Until the 1970s, computers were huge devices used mainly in businesses, universities and other institutions. But over the years, the price of electronic components fell, opening the way to new sales markets. Computers are also increasingly used in the private sector. The ability to store data on a medium was behind this development. Seagate, a young start-up at the time, made an enormous contribution. It developed a 5.25-inch hard disk with a storage capacity of 5 MB, for the modest sum of 1,500 dollars at the time. The Seagate ST-506 stores the operating system, software and data on a single medium. So it's no longer necessary to insert a floppy disk for each of these tasks.

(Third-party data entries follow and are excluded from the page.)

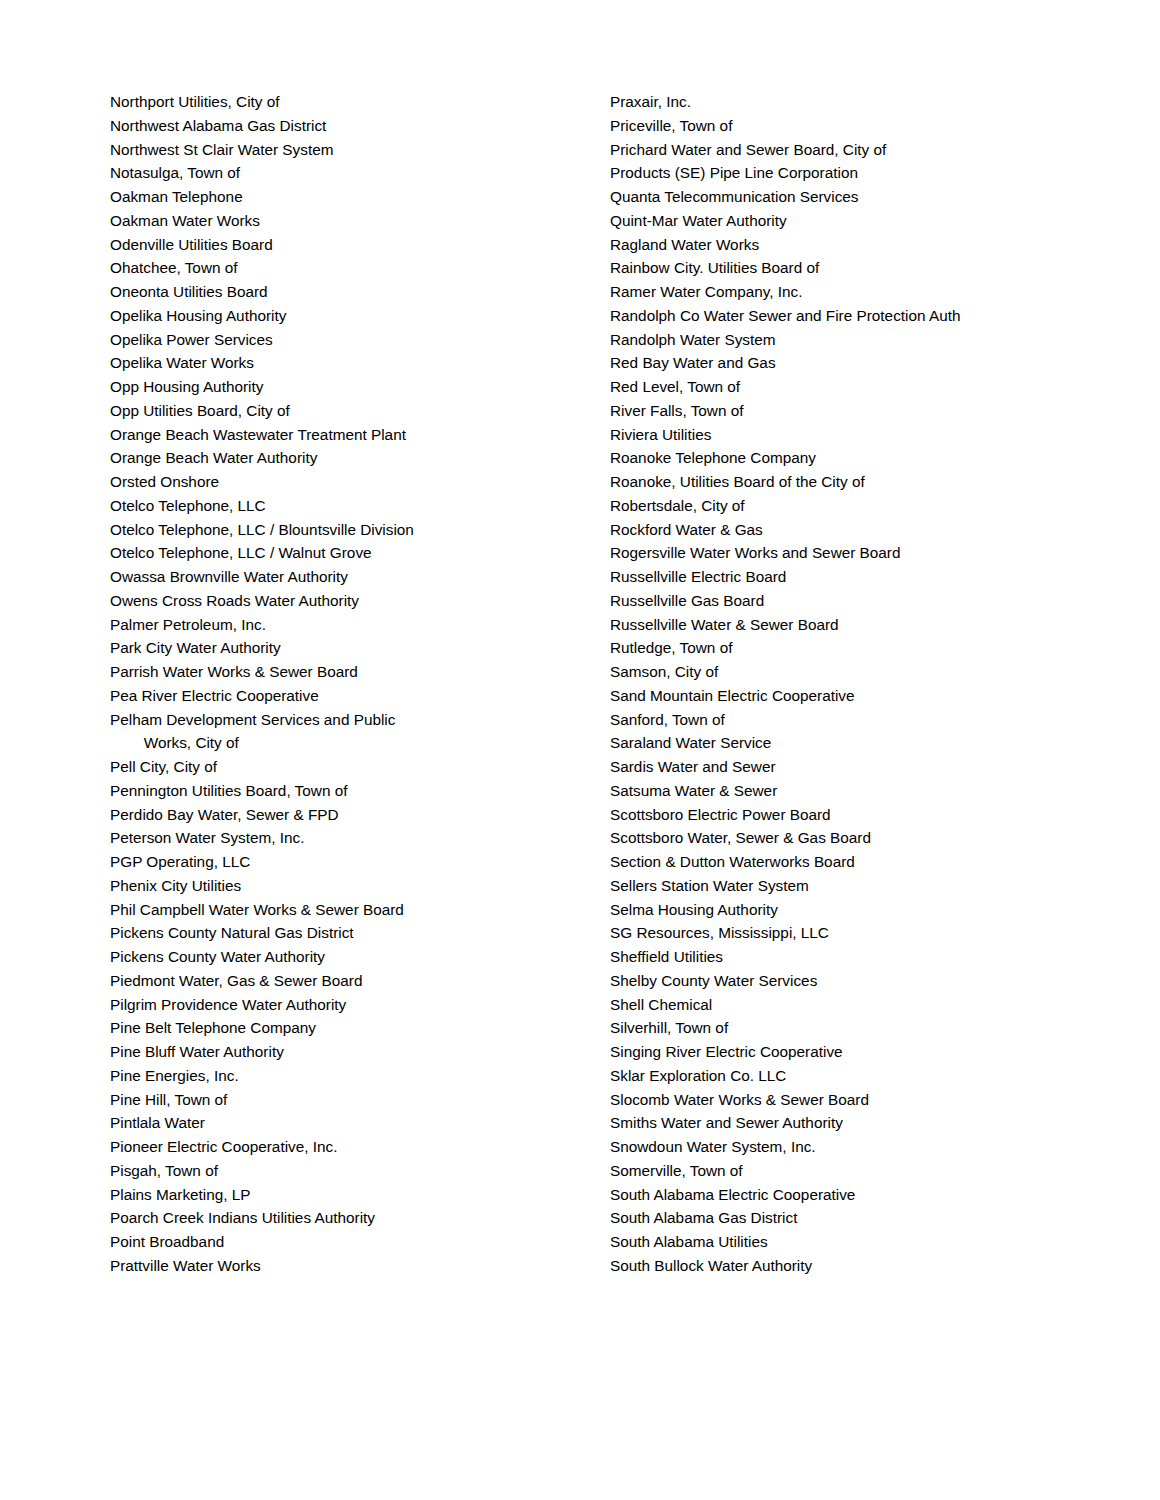Northport Utilities, City of
Northwest Alabama Gas District
Northwest St Clair Water System
Notasulga, Town of
Oakman Telephone
Oakman Water Works
Odenville Utilities Board
Ohatchee, Town of
Oneonta Utilities Board
Opelika Housing Authority
Opelika Power Services
Opelika Water Works
Opp Housing Authority
Opp Utilities Board, City of
Orange Beach Wastewater Treatment Plant
Orange Beach Water Authority
Orsted Onshore
Otelco Telephone, LLC
Otelco Telephone, LLC / Blountsville Division
Otelco Telephone, LLC / Walnut Grove
Owassa Brownville Water Authority
Owens Cross Roads Water Authority
Palmer Petroleum, Inc.
Park City Water Authority
Parrish Water Works & Sewer Board
Pea River Electric Cooperative
Pelham Development Services and Public
Works, City of
Pell City, City of
Pennington Utilities Board, Town of
Perdido Bay Water, Sewer & FPD
Peterson Water System, Inc.
PGP Operating, LLC
Phenix City Utilities
Phil Campbell Water Works & Sewer Board
Pickens County Natural Gas District
Pickens County Water Authority
Piedmont Water, Gas & Sewer Board
Pilgrim Providence Water Authority
Pine Belt Telephone Company
Pine Bluff Water Authority
Pine Energies, Inc.
Pine Hill, Town of
Pintlala Water
Pioneer Electric Cooperative, Inc.
Pisgah, Town of
Plains Marketing, LP
Poarch Creek Indians Utilities Authority
Point Broadband
Prattville Water Works
Praxair, Inc.
Priceville, Town of
Prichard Water and Sewer Board, City of
Products (SE) Pipe Line Corporation
Quanta Telecommunication Services
Quint-Mar Water Authority
Ragland Water Works
Rainbow City. Utilities Board of
Ramer Water Company, Inc.
Randolph Co Water Sewer and Fire Protection Auth
Randolph Water System
Red Bay Water and Gas
Red Level, Town of
River Falls, Town of
Riviera Utilities
Roanoke Telephone Company
Roanoke, Utilities Board of the City of
Robertsdale, City of
Rockford Water & Gas
Rogersville Water Works and Sewer Board
Russellville Electric Board
Russellville Gas Board
Russellville Water & Sewer Board
Rutledge, Town of
Samson, City of
Sand Mountain Electric Cooperative
Sanford, Town of
Saraland Water Service
Sardis Water and Sewer
Satsuma Water & Sewer
Scottsboro Electric Power Board
Scottsboro Water, Sewer & Gas Board
Section & Dutton Waterworks Board
Sellers Station Water System
Selma Housing Authority
SG Resources, Mississippi, LLC
Sheffield Utilities
Shelby County Water Services
Shell Chemical
Silverhill, Town of
Singing River Electric Cooperative
Sklar Exploration Co. LLC
Slocomb Water Works & Sewer Board
Smiths Water and Sewer Authority
Snowdoun Water System, Inc.
Somerville, Town of
South Alabama Electric Cooperative
South Alabama Gas District
South Alabama Utilities
South Bullock Water Authority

Thereafter, storage capacity increased and hard drives shrank. In 1991, Toshiba launched a 2.5-inch hard drive. Today, they are mainly found at 3.5 or 2.5 inches. At first glance, it's mainly the interfaces that change: IDE, SCSI, ATA, SATA, PCIe. With each new interface, data transfer is faster and more reliable. As platter speeds increase, so does performance. Storage capacity is boosted by, among other things, a greater number of platters in the same space (glass-ceramic platter instead of aluminium platter, thinner design possible) and a new writing process: initially Longitudinal Recording (LTR), then Perpendicular Magnetic Recording (PMR) and finally Shingled Magnetic Recording (SMR). Thanks to SMR technology and filling with helium instead of air, it is currently possible to manufacture 14TB hard drives.

HDD vs SSD

The demise of hard drives has been decried ever since SSDs with more reasonable memory capacity became affordable. Although SSD technology is almost as old as HD, it only became a cost-effective competitor with the advent of flash SSDs. Right now, HDDs offer more storage for less money. However, SSDs already have more storage capacity. Soon, 100TB models will be on the market. For the average consumer, however, they are likely to remain unaffordable for some time (with prices in the five-figure range). The ever-increasing storage capacity of SSDs will further reduce their price. The price gap per GB between HDD and SSD will narrow more and more in the future.

As HDDs offer more storage capacity for the expense incurred, they are currently much better suited to servers/NAS. NAS network storage depends mainly on the speed of the connection technology. In a 1 Gbit network, the speed of an SSD is lost during transmission. You would need a 10 Gbit network for an SSD on NAS to make sense.

The future of the hard drive

Memory requirements are currently so great that they cannot be met by SSDs alone. In seven years, only ten per cent of global demand will be covered by flash memory. Hard disks will still be used, but their storage capacity will have to be increased. To do this, we can resort to a simple method: taller enclosures capable of holding more of them. In addition to this relatively simple increase in capacity, research is also being carried out into new hard drive technologies.

Two of these promising technologies are on the way to market: Western Digital is working on MAMR and Seagate on HAMR.Heat Assisted Magnetic Recording technology involves using a thermal laser that briefly heats the magnetic substrate to be written to. Once this operation has been completed, the temperature returns to normal. Thanks to this heating technique, writing requires a lower field intensity. As a result, the heads are a little thinner, as are the tracks: in other words, there is more room to write in the same space. Microwave Assisted Magnetic Recording goes in the same direction. This technology uses a print head equipped with a microwave transmitter. It requires less magnetic field intensity to magnetise the substrate.

The new technologies should make it possible to create 100TB hard disks. According to current forecasts, they should arrive by 2025. The hard disk still has a bright future ahead of it, at least as long as HDDs offer more capacity and are cheaper than SSDs.